(Text-based hardware design files)
-- Opening Marker --

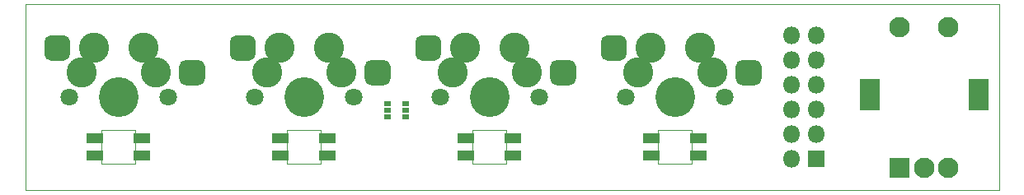
<source format=gbr>
%TF.GenerationSoftware,KiCad,Pcbnew,(5.1.6)-1*%
%TF.CreationDate,2020-11-05T08:07:17+01:00*%
%TF.ProjectId,DaPad4D,44615061-6434-4442-9e6b-696361645f70,v0.9*%
%TF.SameCoordinates,PX2d0e2e0PY4328bfc*%
%TF.FileFunction,Soldermask,Top*%
%TF.FilePolarity,Negative*%
%FSLAX46Y46*%
G04 Gerber Fmt 4.6, Leading zero omitted, Abs format (unit mm)*
G04 Created by KiCad (PCBNEW (5.1.6)-1) date 2020-11-05 08:07:17*
%MOMM*%
%LPD*%
G01*
G04 APERTURE LIST*
%TA.AperFunction,Profile*%
%ADD10C,0.050000*%
%TD*%
%ADD11C,3.100000*%
%ADD12C,1.801800*%
%ADD13C,4.087800*%
%ADD14O,1.800000X1.800000*%
%ADD15R,1.800000X1.800000*%
%ADD16R,1.700000X1.100000*%
%ADD17R,0.750000X0.500000*%
%ADD18C,2.100000*%
%ADD19R,2.100000X3.300000*%
%ADD20R,2.100000X2.100000*%
G04 APERTURE END LIST*
D10*
X0Y-25000D02*
X0Y19075000D01*
X99999800Y-25000D02*
X0Y-25000D01*
X99999800Y19075400D02*
X99999800Y-25000D01*
X0Y19075000D02*
X100000000Y19075000D01*
%TO.C,D5*%
X30325000Y2695000D02*
X26825000Y2695000D01*
X26825000Y6195000D02*
X30325000Y6195000D01*
X30325000Y6195000D02*
X30325000Y2695000D01*
X26825000Y6195000D02*
X26825000Y2695000D01*
%TO.C,D4*%
X49375000Y2695000D02*
X45875000Y2695000D01*
X45875000Y6195000D02*
X49375000Y6195000D01*
X49375000Y6195000D02*
X49375000Y2695000D01*
X45875000Y6195000D02*
X45875000Y2695000D01*
%TO.C,D3*%
X68425000Y2695000D02*
X64925000Y2695000D01*
X64925000Y6195000D02*
X68425000Y6195000D01*
X68425000Y6195000D02*
X68425000Y2695000D01*
X64925000Y6195000D02*
X64925000Y2695000D01*
%TO.C,D6*%
X11275000Y2695000D02*
X7775000Y2695000D01*
X7775000Y6195000D02*
X11275000Y6195000D01*
X11275000Y6195000D02*
X11275000Y2695000D01*
X7775000Y6195000D02*
X7775000Y2695000D01*
%TD*%
D11*
%TO.C,SW4*%
X70485000Y12065000D03*
X64135000Y14605000D03*
X62865000Y12065000D03*
X69215000Y14605000D03*
G36*
G01*
X75560000Y12715000D02*
X75560000Y11415000D01*
G75*
G02*
X74910000Y10765000I-650000J0D01*
G01*
X73560000Y10765000D01*
G75*
G02*
X72910000Y11415000I0J650000D01*
G01*
X72910000Y12715000D01*
G75*
G02*
X73560000Y13365000I650000J0D01*
G01*
X74910000Y13365000D01*
G75*
G02*
X75560000Y12715000I0J-650000D01*
G01*
G37*
D12*
X71755000Y9525000D03*
X61595000Y9525000D03*
D13*
X66675000Y9525000D03*
G36*
G01*
X61710000Y15255000D02*
X61710000Y13955000D01*
G75*
G02*
X61060000Y13305000I-650000J0D01*
G01*
X59710000Y13305000D01*
G75*
G02*
X59060000Y13955000I0J650000D01*
G01*
X59060000Y15255000D01*
G75*
G02*
X59710000Y15905000I650000J0D01*
G01*
X61060000Y15905000D01*
G75*
G02*
X61710000Y15255000I0J-650000D01*
G01*
G37*
%TD*%
D11*
%TO.C,SW3*%
X51435000Y12065000D03*
X45085000Y14605000D03*
X43815000Y12065000D03*
X50165000Y14605000D03*
G36*
G01*
X56510000Y12715000D02*
X56510000Y11415000D01*
G75*
G02*
X55860000Y10765000I-650000J0D01*
G01*
X54510000Y10765000D01*
G75*
G02*
X53860000Y11415000I0J650000D01*
G01*
X53860000Y12715000D01*
G75*
G02*
X54510000Y13365000I650000J0D01*
G01*
X55860000Y13365000D01*
G75*
G02*
X56510000Y12715000I0J-650000D01*
G01*
G37*
D12*
X52705000Y9525000D03*
X42545000Y9525000D03*
D13*
X47625000Y9525000D03*
G36*
G01*
X42660000Y15255000D02*
X42660000Y13955000D01*
G75*
G02*
X42010000Y13305000I-650000J0D01*
G01*
X40660000Y13305000D01*
G75*
G02*
X40010000Y13955000I0J650000D01*
G01*
X40010000Y15255000D01*
G75*
G02*
X40660000Y15905000I650000J0D01*
G01*
X42010000Y15905000D01*
G75*
G02*
X42660000Y15255000I0J-650000D01*
G01*
G37*
%TD*%
D11*
%TO.C,SW2*%
X32385000Y12065000D03*
X26035000Y14605000D03*
X24765000Y12065000D03*
X31115000Y14605000D03*
G36*
G01*
X37460000Y12715000D02*
X37460000Y11415000D01*
G75*
G02*
X36810000Y10765000I-650000J0D01*
G01*
X35460000Y10765000D01*
G75*
G02*
X34810000Y11415000I0J650000D01*
G01*
X34810000Y12715000D01*
G75*
G02*
X35460000Y13365000I650000J0D01*
G01*
X36810000Y13365000D01*
G75*
G02*
X37460000Y12715000I0J-650000D01*
G01*
G37*
D12*
X33655000Y9525000D03*
X23495000Y9525000D03*
D13*
X28575000Y9525000D03*
G36*
G01*
X23610000Y15255000D02*
X23610000Y13955000D01*
G75*
G02*
X22960000Y13305000I-650000J0D01*
G01*
X21610000Y13305000D01*
G75*
G02*
X20960000Y13955000I0J650000D01*
G01*
X20960000Y15255000D01*
G75*
G02*
X21610000Y15905000I650000J0D01*
G01*
X22960000Y15905000D01*
G75*
G02*
X23610000Y15255000I0J-650000D01*
G01*
G37*
%TD*%
D11*
%TO.C,SW1*%
X13335000Y12065000D03*
X6985000Y14605000D03*
X5715000Y12065000D03*
X12065000Y14605000D03*
G36*
G01*
X18410000Y12715000D02*
X18410000Y11415000D01*
G75*
G02*
X17760000Y10765000I-650000J0D01*
G01*
X16410000Y10765000D01*
G75*
G02*
X15760000Y11415000I0J650000D01*
G01*
X15760000Y12715000D01*
G75*
G02*
X16410000Y13365000I650000J0D01*
G01*
X17760000Y13365000D01*
G75*
G02*
X18410000Y12715000I0J-650000D01*
G01*
G37*
D12*
X14605000Y9525000D03*
X4445000Y9525000D03*
D13*
X9525000Y9525000D03*
G36*
G01*
X4560000Y15255000D02*
X4560000Y13955000D01*
G75*
G02*
X3910000Y13305000I-650000J0D01*
G01*
X2560000Y13305000D01*
G75*
G02*
X1910000Y13955000I0J650000D01*
G01*
X1910000Y15255000D01*
G75*
G02*
X2560000Y15905000I650000J0D01*
G01*
X3910000Y15905000D01*
G75*
G02*
X4560000Y15255000I0J-650000D01*
G01*
G37*
%TD*%
D14*
%TO.C,J1*%
X78625700Y15862300D03*
X81165700Y15862300D03*
X78625700Y13322300D03*
X81165700Y13322300D03*
X78625700Y10782300D03*
X81165700Y10782300D03*
X78625700Y8242300D03*
X81165700Y8242300D03*
X78625700Y5702300D03*
X81165700Y5702300D03*
X78625700Y3162300D03*
D15*
X81165700Y3162300D03*
%TD*%
D16*
%TO.C,D5*%
X30975000Y3570000D03*
X30975000Y5320000D03*
X26175000Y3570000D03*
X26175000Y5320000D03*
%TD*%
%TO.C,D4*%
X50025000Y3570000D03*
X50025000Y5320000D03*
X45225000Y3570000D03*
X45225000Y5320000D03*
%TD*%
%TO.C,D3*%
X69075000Y3570000D03*
X69075000Y5320000D03*
X64275000Y3570000D03*
X64275000Y5320000D03*
%TD*%
%TO.C,D6*%
X11925000Y3570000D03*
X11925000Y5320000D03*
X7125000Y3570000D03*
X7125000Y5320000D03*
%TD*%
D17*
%TO.C,D1*%
X39037300Y8828800D03*
X39037300Y7528800D03*
X37137300Y8178800D03*
X39037300Y8178800D03*
X37137300Y7528800D03*
X37137300Y8828800D03*
%TD*%
D18*
%TO.C,SW5*%
X94765500Y16775000D03*
X89765500Y16775000D03*
D19*
X97865500Y9775000D03*
X86665500Y9775000D03*
D18*
X94765500Y2275000D03*
X92265500Y2275000D03*
D20*
X89765500Y2275000D03*
%TD*%
M02*

</source>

-- Closing Marker --

— REQUEST —
Which lines in the data above contain "KiCad"? Show each one.

— SOLUTION TO THIS EXERCISE —
%TF.GenerationSoftware,KiCad,Pcbnew,(5.1.6)-1*%
G04 Created by KiCad (PCBNEW (5.1.6)-1) date 2020-11-05 08:07:17*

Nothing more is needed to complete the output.